The primary requirement of the Industrial Age was that 90% of the able male population be continuously employed. That is neither possible nor indeed reasonable today. Those who doubt this need only to look at their own careers. The illusion of ubiquitous employment, created by the Phantom Industry, is shattered instantly when an employee is asked to explain what it is he does for a living. Those who are lucky to have meaningful jobs are still able unabashedly to inform you that they are a farmer, a doctor, an architect, an editor, or an artist. Most people employed by the Phantom Industry will tell you they are in something, some branch or field the rest of the Republic could easily, and would rather, do without.


6. Seeking Solutions

However, if we were determined to burst the non-producers’ bubble and tell everyone in the Phantom Industry they could keep their current salaries and stay home, we would not be able to do so without wrecking their self-esteem and inviting mass suicides, riots, marches of gratuitous protest and random displeasure, and all other kinds of civil unrest.

The trick, then, is to find or create occupations for everyone that are more useful than damaging. Sounds a lot like the New Deal, doesn’t it? If it does, it is perhaps everyone’s responsibility to prevent this new New Deal from degenerating into a new Phantom Industry.

If in the process of introducing the country, and the world, for that matter, to a New Era (almost a hundred years late, and let us pray there are no distractions this time around) one would have to tell the automobile companies to turn their attention on the sorry state of the country’s railroads instead of trying to come up with yet another tank-like jalopy design; if millions of people, after deforesting the suburbs and finding, to their surprise, little satisfaction in owning plywood palaces with low ceilings and leaky Jacuzzis, have to be told that the little gardening they so lovingly do from time to time should become their primary occupation rather than hobby; if, in order to satisfy the rather large group of people who will be happy with neither gardening, farming, nor railroad construction, we have to build more schools, ski resorts, and opera theatres; if, in order to make TV a source of good entertainment rather than the monotonous brain-numbing tool for the perpetually bored, we have to ban advertising and introduce every company infesting the airwaves to the pay-per-view concept; then so be it.
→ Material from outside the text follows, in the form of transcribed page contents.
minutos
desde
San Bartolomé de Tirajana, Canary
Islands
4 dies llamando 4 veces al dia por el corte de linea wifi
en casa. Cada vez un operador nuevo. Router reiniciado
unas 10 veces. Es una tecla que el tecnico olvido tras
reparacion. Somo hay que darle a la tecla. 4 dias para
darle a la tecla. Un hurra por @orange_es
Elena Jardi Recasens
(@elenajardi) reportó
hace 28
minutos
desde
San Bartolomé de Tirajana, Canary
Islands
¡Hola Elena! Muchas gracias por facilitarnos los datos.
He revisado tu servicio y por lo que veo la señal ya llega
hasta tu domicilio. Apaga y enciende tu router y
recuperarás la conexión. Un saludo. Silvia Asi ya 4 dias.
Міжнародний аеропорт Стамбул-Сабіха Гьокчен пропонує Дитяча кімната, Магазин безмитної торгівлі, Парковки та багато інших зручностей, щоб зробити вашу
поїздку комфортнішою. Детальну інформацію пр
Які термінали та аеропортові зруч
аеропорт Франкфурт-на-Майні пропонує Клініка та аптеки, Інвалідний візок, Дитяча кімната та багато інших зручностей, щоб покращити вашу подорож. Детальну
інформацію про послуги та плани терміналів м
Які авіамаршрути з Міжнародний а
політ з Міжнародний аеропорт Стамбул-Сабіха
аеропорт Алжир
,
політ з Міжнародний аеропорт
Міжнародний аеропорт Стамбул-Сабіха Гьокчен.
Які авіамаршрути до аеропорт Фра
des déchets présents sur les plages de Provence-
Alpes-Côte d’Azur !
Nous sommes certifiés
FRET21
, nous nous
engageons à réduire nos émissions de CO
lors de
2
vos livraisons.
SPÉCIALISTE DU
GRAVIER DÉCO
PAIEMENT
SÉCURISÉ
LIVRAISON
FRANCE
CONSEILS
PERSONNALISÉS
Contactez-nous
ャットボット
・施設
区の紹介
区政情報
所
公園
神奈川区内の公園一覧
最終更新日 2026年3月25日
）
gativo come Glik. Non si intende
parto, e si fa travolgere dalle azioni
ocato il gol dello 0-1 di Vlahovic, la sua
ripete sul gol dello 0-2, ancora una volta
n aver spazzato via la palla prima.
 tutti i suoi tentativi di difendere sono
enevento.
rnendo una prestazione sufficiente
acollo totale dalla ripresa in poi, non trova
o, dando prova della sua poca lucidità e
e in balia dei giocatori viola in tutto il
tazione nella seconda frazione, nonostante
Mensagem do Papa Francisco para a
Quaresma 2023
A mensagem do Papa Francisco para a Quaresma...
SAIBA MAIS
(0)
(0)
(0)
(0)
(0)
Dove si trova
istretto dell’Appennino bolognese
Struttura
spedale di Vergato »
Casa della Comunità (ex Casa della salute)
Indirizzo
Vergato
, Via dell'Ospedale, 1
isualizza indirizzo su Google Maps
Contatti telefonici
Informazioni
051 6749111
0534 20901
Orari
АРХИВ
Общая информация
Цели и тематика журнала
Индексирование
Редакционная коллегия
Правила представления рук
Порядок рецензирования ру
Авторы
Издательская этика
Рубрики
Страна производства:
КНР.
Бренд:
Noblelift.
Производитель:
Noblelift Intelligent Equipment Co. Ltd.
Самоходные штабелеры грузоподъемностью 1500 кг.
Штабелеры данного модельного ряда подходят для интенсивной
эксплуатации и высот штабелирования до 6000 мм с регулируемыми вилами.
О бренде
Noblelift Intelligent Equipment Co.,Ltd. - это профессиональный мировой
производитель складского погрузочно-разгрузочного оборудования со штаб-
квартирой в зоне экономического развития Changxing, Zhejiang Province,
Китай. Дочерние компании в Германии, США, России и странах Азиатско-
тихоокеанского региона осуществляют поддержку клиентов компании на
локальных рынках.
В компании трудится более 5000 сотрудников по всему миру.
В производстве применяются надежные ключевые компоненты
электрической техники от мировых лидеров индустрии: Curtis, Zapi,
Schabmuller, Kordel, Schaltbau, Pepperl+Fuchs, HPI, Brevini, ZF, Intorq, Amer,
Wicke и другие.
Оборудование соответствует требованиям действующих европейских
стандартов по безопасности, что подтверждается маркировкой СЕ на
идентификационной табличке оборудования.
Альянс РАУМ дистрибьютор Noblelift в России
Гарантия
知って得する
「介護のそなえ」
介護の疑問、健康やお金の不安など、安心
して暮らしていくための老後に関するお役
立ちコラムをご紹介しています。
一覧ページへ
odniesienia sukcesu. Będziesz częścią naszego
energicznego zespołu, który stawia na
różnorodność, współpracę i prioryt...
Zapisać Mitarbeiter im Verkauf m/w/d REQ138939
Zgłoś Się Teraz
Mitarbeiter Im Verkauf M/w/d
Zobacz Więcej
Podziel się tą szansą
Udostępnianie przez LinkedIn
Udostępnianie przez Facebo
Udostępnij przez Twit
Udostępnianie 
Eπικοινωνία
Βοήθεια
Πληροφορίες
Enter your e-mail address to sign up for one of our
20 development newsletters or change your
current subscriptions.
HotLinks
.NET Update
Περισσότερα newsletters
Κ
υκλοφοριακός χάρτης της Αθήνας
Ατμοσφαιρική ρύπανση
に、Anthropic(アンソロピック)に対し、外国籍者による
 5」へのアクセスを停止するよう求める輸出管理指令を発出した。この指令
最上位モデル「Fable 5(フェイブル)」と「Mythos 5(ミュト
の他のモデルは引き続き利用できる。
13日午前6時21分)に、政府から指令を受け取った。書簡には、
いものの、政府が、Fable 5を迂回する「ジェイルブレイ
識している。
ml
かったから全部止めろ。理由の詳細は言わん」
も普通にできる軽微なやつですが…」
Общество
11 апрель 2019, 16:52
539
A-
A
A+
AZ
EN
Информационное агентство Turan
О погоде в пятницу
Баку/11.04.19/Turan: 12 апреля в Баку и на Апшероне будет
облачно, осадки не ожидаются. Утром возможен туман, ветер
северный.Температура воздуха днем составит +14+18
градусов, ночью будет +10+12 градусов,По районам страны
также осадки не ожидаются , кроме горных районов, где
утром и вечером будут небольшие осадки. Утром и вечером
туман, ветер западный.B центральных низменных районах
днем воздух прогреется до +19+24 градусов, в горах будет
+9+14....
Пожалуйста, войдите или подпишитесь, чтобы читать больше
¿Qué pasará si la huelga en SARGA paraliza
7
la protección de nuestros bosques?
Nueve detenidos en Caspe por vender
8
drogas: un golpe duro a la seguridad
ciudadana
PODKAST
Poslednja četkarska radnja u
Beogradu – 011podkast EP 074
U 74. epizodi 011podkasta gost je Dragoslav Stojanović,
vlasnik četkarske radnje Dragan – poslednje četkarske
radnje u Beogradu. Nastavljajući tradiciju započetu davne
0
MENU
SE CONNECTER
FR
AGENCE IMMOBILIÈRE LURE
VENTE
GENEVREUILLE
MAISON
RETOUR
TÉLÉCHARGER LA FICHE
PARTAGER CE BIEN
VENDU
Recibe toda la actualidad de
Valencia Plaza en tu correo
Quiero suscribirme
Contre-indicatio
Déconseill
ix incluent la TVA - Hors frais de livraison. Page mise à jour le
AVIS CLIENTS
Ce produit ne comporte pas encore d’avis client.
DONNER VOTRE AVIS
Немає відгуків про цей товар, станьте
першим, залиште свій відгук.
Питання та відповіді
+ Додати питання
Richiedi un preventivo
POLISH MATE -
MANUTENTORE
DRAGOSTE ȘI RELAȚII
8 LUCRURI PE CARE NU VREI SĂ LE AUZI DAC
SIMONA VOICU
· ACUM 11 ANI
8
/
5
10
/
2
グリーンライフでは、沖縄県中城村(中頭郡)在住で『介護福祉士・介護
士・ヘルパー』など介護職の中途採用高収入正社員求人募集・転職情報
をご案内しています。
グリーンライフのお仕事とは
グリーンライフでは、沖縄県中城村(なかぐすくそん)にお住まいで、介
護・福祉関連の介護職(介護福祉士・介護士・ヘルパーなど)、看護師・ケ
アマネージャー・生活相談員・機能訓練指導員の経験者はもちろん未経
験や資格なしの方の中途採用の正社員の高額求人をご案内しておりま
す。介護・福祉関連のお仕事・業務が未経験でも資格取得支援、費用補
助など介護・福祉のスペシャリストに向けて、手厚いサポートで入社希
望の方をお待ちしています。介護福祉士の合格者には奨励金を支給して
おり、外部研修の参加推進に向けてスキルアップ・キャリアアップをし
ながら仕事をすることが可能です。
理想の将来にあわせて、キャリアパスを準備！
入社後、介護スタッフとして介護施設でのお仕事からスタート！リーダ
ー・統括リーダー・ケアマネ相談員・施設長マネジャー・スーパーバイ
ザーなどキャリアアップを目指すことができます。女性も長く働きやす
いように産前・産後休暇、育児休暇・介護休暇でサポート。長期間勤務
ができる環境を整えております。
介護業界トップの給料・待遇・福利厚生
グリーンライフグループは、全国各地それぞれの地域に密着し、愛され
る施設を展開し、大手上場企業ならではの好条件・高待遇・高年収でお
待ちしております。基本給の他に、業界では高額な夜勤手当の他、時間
Private gardening and small-time farming done by great numbers of well-paid citizens would render most genetic engineering of crops meaningless, incidentally solving that problem as well. Organic food for everyone!

Locally grown organic food would also solve the problem of obesity so many people are currently concerned about. With a little exercise and red wine, most folks can process any amount of food. It is how the food is grown and stored that opens the door to unsightly problems.

There is a number of concepts we have inherited from the Age of Industry that we should certainly keep. The symphony orchestra is one. Tourism is another.

I am far from suggesting that the idea of mass gardening and farming is the ultimate solution to our more immediate problems. For all I know it may be another trap that must be avoided at all costs, another way to replace production with work creation. Solutions, however, should be sought. New fields of activity need to be explored that will offer us occupations worthy of human beings, jobs that will allow us to keep our dignity.


7. State of the Union

The lawn is neatly trimmed, the plywood palace freshly renovated, the roads clean. There is the mall, the movies, and the train station. The sun is shining. Why is everyone so depressed? Small wonder. Farmland without farmers cannot be anything but depressing. One’s thirty-year mortgage depending on the well-being of the Phantom Industry is a harrowing proposition.

Such is the mess. The New Era is here. What we do about it is largely up to us.